After a leading eurocrat admitted that the EU had “learned the hard way” from the Afghanistan crisis, the group is working on plans to strengthen its collective military capabilities.

Thierry Breton, the EU’s single market commissioner in charge of defence sector matters, stated that a common defense is “no longer optional” and that Brussels must be able to launch military missions with “complete autonomy.” The US-led withdrawal from Afghanistan has reignited concerns in Europe about how reliant the bloc is on Washington to maintain member nations’ domestic and international security.
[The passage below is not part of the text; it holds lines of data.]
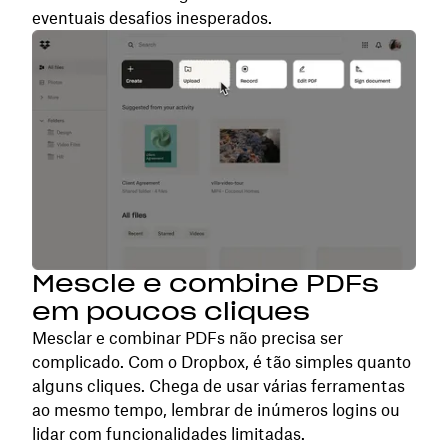
eventuais desafios inesperados.
Mescle e combine PDFs
em poucos cliques
Mesclar e combinar PDFs não precisa ser
complicado. Com o Dropbox, é tão simples quanto
alguns cliques. Chega de usar várias ferramentas
ao mesmo tempo, lembrar de inúmeros logins ou
lidar com funcionalidades limitadas.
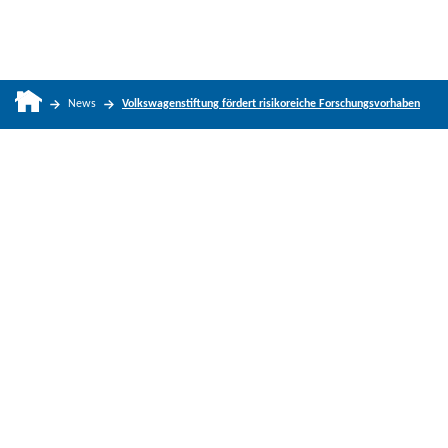
News
Volkswagenstiftung fördert risikoreiche Forschungsvorhaben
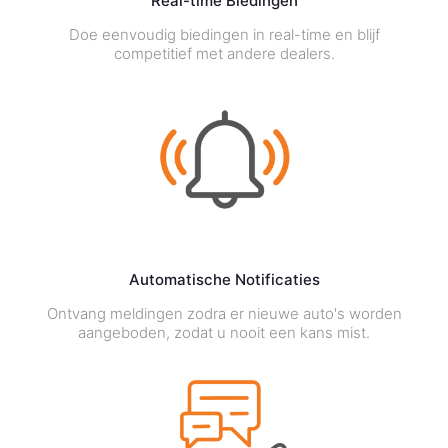
Real-time Biedingen
Doe eenvoudig biedingen in real-time en blijf
competitief met andere dealers.
Automatische Notificaties
Ontvang meldingen zodra er nieuwe auto's worden
aangeboden, zodat u nooit een kans mist.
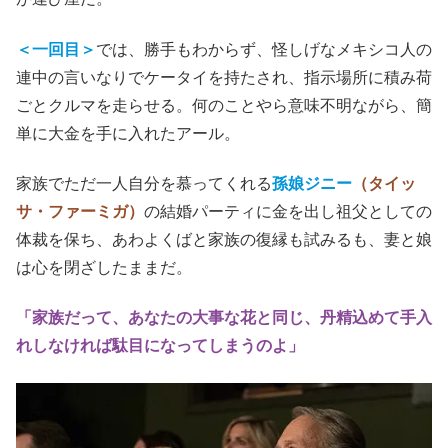
＜一回目＞
では、勝手もわからず、怪しげなメキシコ人の
連中の言いなりでケータイを持たされ、指示場所に積み荷
ごとクルマを走らせる。何のことやら意味不明ながら、簡
単に大金を手に入れたアール。
家族でただ一人自分を慕ってくれる
孫娘ジニー
（タイッ
サ・ファーミガ）
の結婚パーティに金を出し祖父としての
体裁を保ち、あわよくばと家族の復縁も試みるも、妻と娘
は心を閉ざしたままだ。
「家族だって、あなたの大事な花と同じ、丹精込めて手入
れしなければ駄目になってしまうのよ」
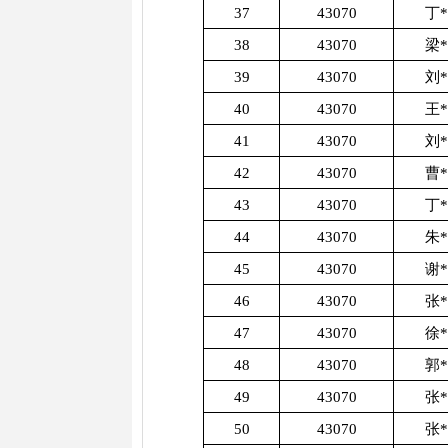
37
43070
丁
38
43070
梁
39
43070
刘
40
43070
王
41
43070
刘
42
43070
曹
43
43070
丁
44
43070
朱
45
43070
谢
46
43070
张
47
43070
徐
48
43070
郭
49
43070
张
50
43070
张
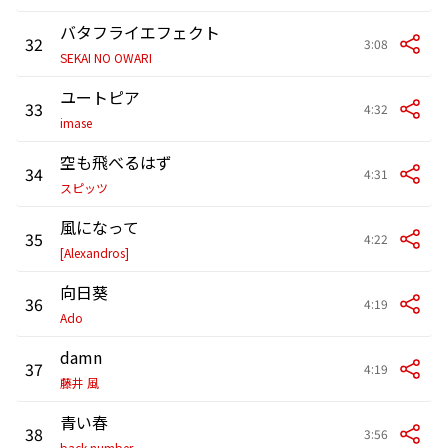
バタフライエフェクト
32
3:08
SEKAI NO OWARI
ユートピア
33
4:32
imase
空も飛べるはず
34
4:31
スピッツ
風になって
35
4:22
[Alexandros]
向日葵
36
4:19
Ado
damn
37
4:19
藤井 風
青い春
38
3:56
back number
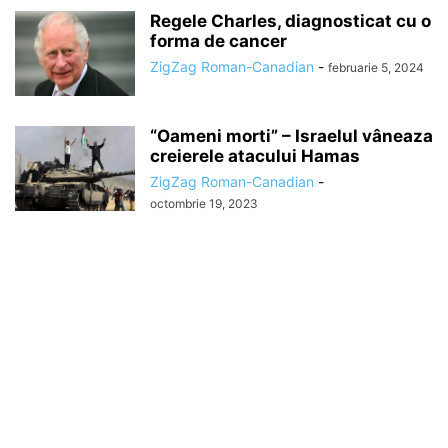
Regele Charles, diagnosticat cu o
forma de cancer
ZigZag Roman-Canadian
-
februarie 5, 2024
“Oameni morti” – Israelul vâneaza
creierele atacului Hamas
ZigZag Roman-Canadian
-
octombrie 19, 2023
After the United States withdrew its soldiers from Kabul’s international airport, EU states were helpless to continue their evacuation attempts.
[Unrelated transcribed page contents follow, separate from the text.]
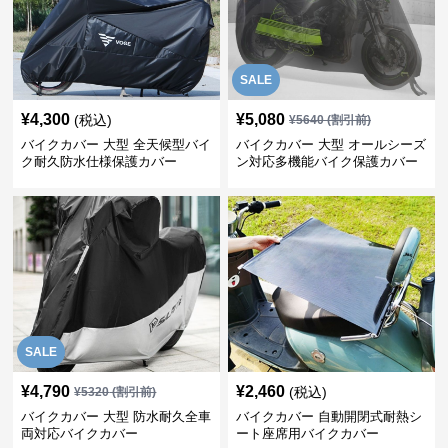
SALE
¥
4,300
¥
5,080
(税込)
¥
5640
(割引前)
バイクカバー 大型 全天候型バイ
バイクカバー 大型 オールシーズ
ク耐久防水仕様保護カバー
ン対応多機能バイク保護カバー
SALE
¥
4,790
¥
2,460
(税込)
¥
5320
(割引前)
バイクカバー 大型 防水耐久全車
バイクカバー 自動開閉式耐熱シ
両対応バイクカバー
ート座席用バイクカバー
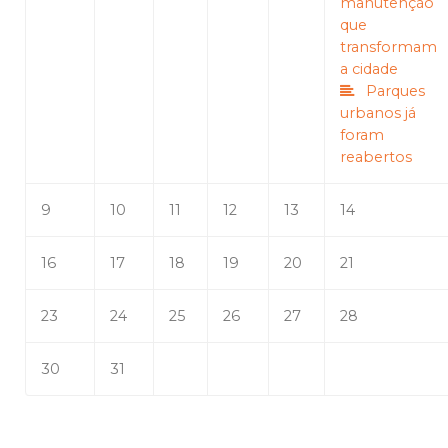
manutenção
que
transformam
a cidade
Parques
urbanos já
foram
reabertos
9
10
11
12
13
14
16
17
18
19
20
21
23
24
25
26
27
28
30
31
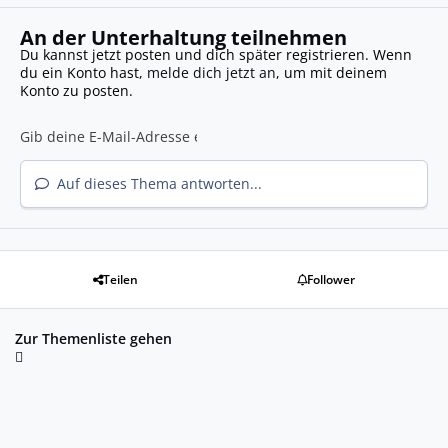
An der Unterhaltung teilnehmen
Du kannst jetzt posten und dich später registrieren. Wenn
du ein Konto hast,
melde dich jetzt an
, um mit deinem
Konto zu posten.
Auf dieses Thema antworten...
Teilen
Follower
Zur Themenliste gehen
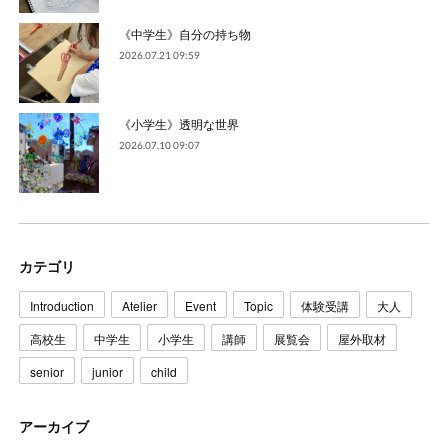
《中学生》自分の持ち物
2026.07.21 09:59
《小学生》透明な世界
2026.07.10 09:07
カテゴリ
Introduction
Atelier
Event
Topic
体験受講
大人
高校生
中学生
小学生
講師
展覧会
屋外取材
senior
junior
child
アーカイブ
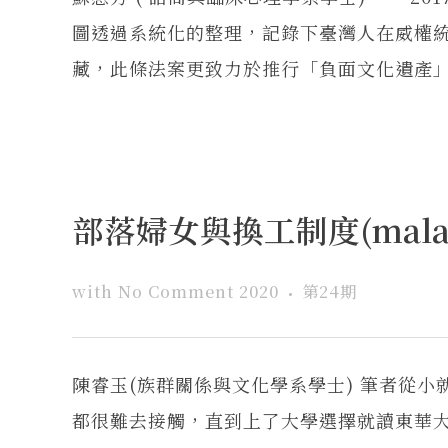
圖透過系統化的整理，記錄下臺灣人在威權
藏，此條法案更致力於推行「負面文化遺產」的
部落婦女與換工制度(mala
with
No Comment
2020
第24期
陳睿玉(族群關係與文化學系學士) 筆者從
都很難去接觸，直到上了大學選擇就讀東華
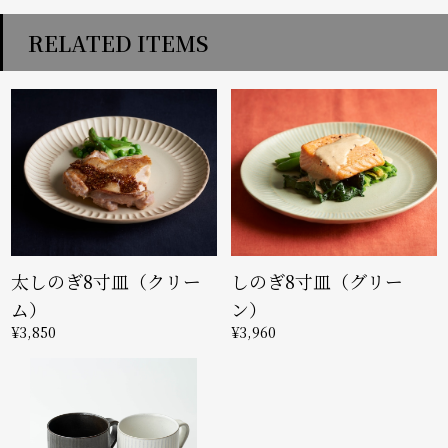
RELATED ITEMS
太しのぎ8寸皿（クリー
しのぎ8寸皿（グリー
ム）
ン）
¥3,850
¥3,960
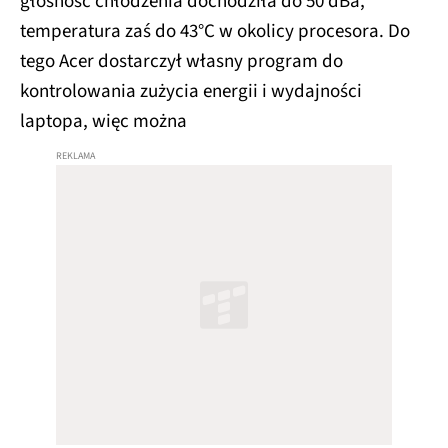
głośność chłodzenia dochodziła do 50 dBa,
temperatura zaś do 43°C w okolicy procesora. Do
tego Acer dostarczył własny program do
kontrolowania zużycia energii i wydajności
laptopa, więc można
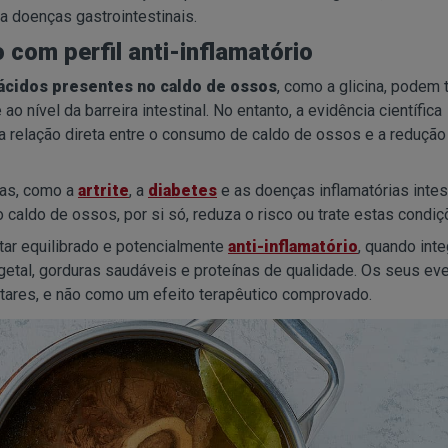
a doenças gastrointestinais.
 com perfil anti-inflamatório
ácidos presentes no caldo de ossos
, como a glicina, podem 
nível da barreira intestinal. No entanto, a evidência científica
a relação direta entre o consumo de caldo de ossos e a redução
ças, como a
artrite
, a
diabetes
e as doenças inflamatórias intest
caldo de ossos, por si só, reduza o risco ou trate estas condiç
tar equilibrado e potencialmente
anti-inflamatório
, quando int
getal, gorduras saudáveis e proteínas de qualidade. Os seus ev
res, e não como um efeito terapêutico comprovado.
This has generated discussions inside EU institutions about what the organization might do to ensure that its 27 countries can operate as a military power on their own.

Josep Borrell, the EU’s foreign policy leader, has even proposed the development of an EU rapid response force as a first step toward the creation of a true Brussels-led army.

This week, EU defense ministers will meet in Slovenia to debate the so-called “strategic compass” document, which will lay out the bloc’s military challenges and goals for the future years.

The goal is to complete a draft dossier by November and release the final version at the start of next year.

14 EU countries, including Germany and France, reintroduced the concept of 5,000-person brigades earlier this year.

“The EU must be able to act to preserve our interests when the Americans refuse to participate,” Mr Borrell told an Italian daily.

“If there is no unanimity, a group of countries will decide to push ahead on their own sooner or later because they will not accept being stopped.”

Actual changes to EU foreign policy require the assent of all 27 member states, making the formation of a genuine military unfeasible.

Some eastern countries feel the union will be unable to form a defense coalition that will not jeopardize the Nato alliance led by the United States.

President of the European Council, Charles Michel, stated last week that expanding the EU’s military capabilities is “of the utmost importance for Europe’s future.”

In addition, the EU’s top official stated Wednesday that EU states must take steps to be better prepared for military evacuations if events similar to Afghanistan arise in the future.

“We don’t need another, in my opinion.”Brinkwire Summary News”.